F: oleoso e di nuovo impastato, fatto di frutta secca e incenso, chiesa in fiamme con tutti i chierichetti dentro, cotti a puntino. E poi pure salati e pepati.

Diciamo subito che era dai tempi di Claudia Schiffer che dal suolo tedesco non usciva qualcosa di altrettanto sexy di questo Talisker 44 anni. E se per caso state pensando di darci dei sessisti, non vi ricordate bene la Schiffer e soprattutto non avete assaggiato questo capolavoro da 44, pardon 94/100. E sia chiaro, non è voto pregiudiziale solo perché è il più vecchio Talisker ufficiale mai imbottigliato. Anzi, la storia delle alghe ci aveva pure un po’ indispettito. Ma davanti all’evidenza della magnificenza ci arrendiamo. E’ uno dei whisky più complessi, bilanciati, sincronicamente perfetti che abbiamo mai assaggiato.
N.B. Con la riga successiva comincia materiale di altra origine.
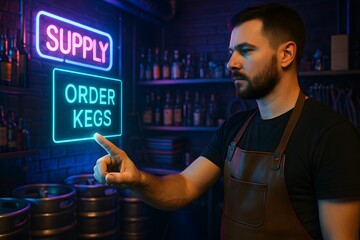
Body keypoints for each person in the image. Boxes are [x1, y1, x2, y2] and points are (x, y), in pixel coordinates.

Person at [93, 3, 360, 239]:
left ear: (286, 55)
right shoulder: (234, 128)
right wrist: (137, 179)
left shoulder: (332, 136)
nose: (231, 63)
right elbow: (184, 187)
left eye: (245, 50)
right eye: (231, 51)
E’ come se ogni nota fosse esattamente al suo posto, e ne innescasse altre che a loro volta mettono in modo un meccanismo colossale di accensione di ogni nostra singola papilla gustativa. Sontuosamente lascivo, indugia nelle dolcezze quando serve, richiama lo spirito indomito di Skye quando piace, inietta dosi di orgoglio costiero quando può. Enormemente soddisfacente, un’ode ai sapori tutti e al Sapore con la S maiuscola che tutti li racchiude e li esalta. Un monolite di gioia per il palato.